Archegos founder Hwang seeks sanctions over prosecutors’ ‘grave failure’ on data
2024.01.08 19:18
© Reuters. Sung Kook (Bill) Hwang, the founder and head of a private investment firm known as Archegos exits the Manhattan federal courthouse in New York City, U.S., April 27, 2022. REUTERS/Shannon/File Photo
By Jonathan Stempel
NEW YORK (Reuters) -The founder of Archegos Capital Management, the once-$36 billion private investment firm that collapsed spectacularly in 2021, on Monday sought to block prosecutors from introducing huge quantities of trading data at his upcoming fraud trial, citing their “grave failure” in withholding the data for 17 months.
In a filing in federal court in Manhattan, Bill Hwang said the defense learned on Friday that prosecutors had failed to produce 14 gigabytes of data, comprising 27 million rows and 63 columns, despite having obtained them in November 2021.
Hwang said his preparation for the Feb. 20 trial has been “hamstrung” without the data, which he said prosecutors should have disclosed in August 2022, and which he began asking for two months later.
“The prosecution lulled the defense for well over a year into believing the undisclosed trading data did not exist,” the filing said. “In doing so, the prosecution and its experts have gained an enormous informational advantage that jeopardizes the defendants’ right to a fair trial.”
Hwang said additional sanctions could be in order.
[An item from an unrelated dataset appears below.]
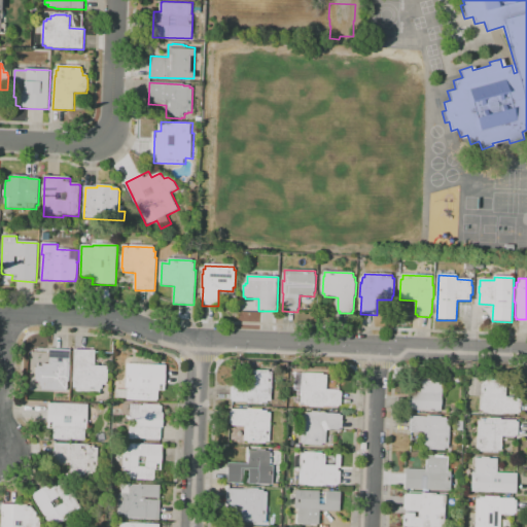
[(66,392),(42,391),(42,387),(40,387),(41,383),(37,383),(37,380),(36,380),(36,376),(45,376),(46,349),(71,350),(69,388),(67,388),(66,392)]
His co-defendant, former Archegos Chief Financial Officer Patrick Halligan, joined his request.
In a Monday night filing, the office of U.S. Attorney Damian Williams in Manhattan called Hwang’s motion a “naked attempt at gamesmanship” to keep jurors from hearing the facts, and rejected any suggestion that the data were “entirely new.”
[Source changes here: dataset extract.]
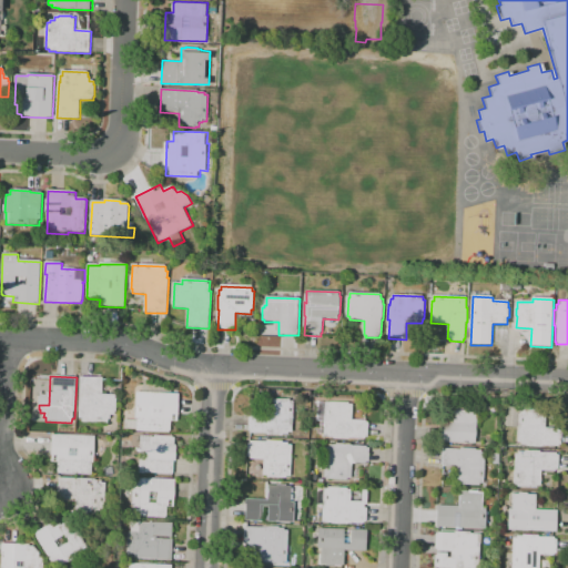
[(80,413),(81,377),(104,378),(103,395),(117,396),(117,399),(118,399),(117,412),(115,412),(115,416),(111,416),(111,421),(109,421),(109,424),(83,423),(83,419),(81,418),(81,413),(80,413)]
Prosecutors asked a judge that they be given until Friday to formally oppose Hwang’s motion.The trial could last two months, or less if some or all of the disputed data were excluded.
A lawyer for Hwang declined additional comment.
Archegos’ March 2021 collapse stemmed from Hwang’s use of financial contracts known as total return swaps to take outsized stakes in his favorite holdings, including ViacomCBS (NASDAQ:).
Authorities have said Archegos borrowed aggressively to gain trading capacity and achieve $160 billion of exposure to stocks, but was unable to meet margin calls when prices began falling.
That led some banks to dump stocks backing his swaps, causing big losses for Archegos and banks such as Credit Suisse, now part of UBS, and Nomura Holdings (NYSE:).
The U.S. Securities and Exchange Commission is pursuing related civil charges against Hwang and Halligan.
The case is U.S. v. Hwang et al, U.S. District Court, Southern District of New York, No. 22-cr-00240.